# A short flood tide video



## Rookiemistake (Jan 30, 2013)

Nice vid. Im gonna make it out there soon.Jax has some good flood tides.Missed the last few here.


----------



## mavdog32 (Apr 5, 2019)

Good vid man, keep it up! Gotta love them flood tides!


----------



## Smackdaddy53 (Dec 31, 2012)

Mighty fine! No matter iPhone1 or 10, that’s a great video. Thanks


----------



## fishnpreacher (Jul 28, 2018)

Loved it!

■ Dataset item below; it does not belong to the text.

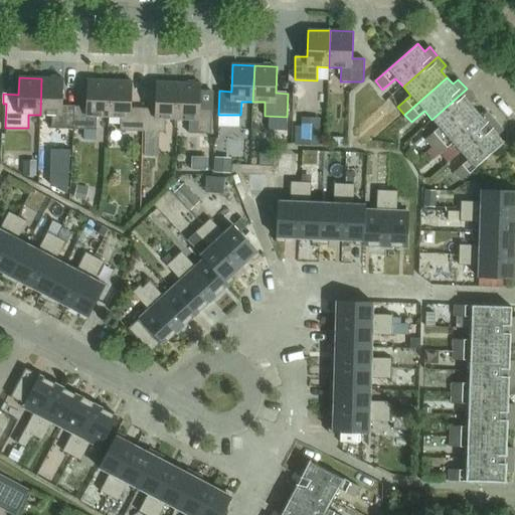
[(74,130),(74,107),(62,106),(63,79),(41,78),(40,115),(52,115),(51,129),(74,130)]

I need to get down to the salt and do a little flood tide fishin'


----------



## rummya87 (Jun 24, 2016)

Thanks y'all! I appreciate it the looks!


----------



## Chong (Oct 22, 2015)

Love the video. Thanks for sharing.


----------



## Flatbroke426 (May 5, 2018)

Great video


----------



## Tbenson (Apr 17, 2016)

Nice video and music - Looks fun!!


----------



## millerrep (Apr 14, 2014)

Great stuff, what a gift to be able fish those conditions. Thanks for the video!


----------



## Flatsflyer (Dec 19, 2018)

Great video. Maybe see you out there sometime. I live in Fernandina.


----------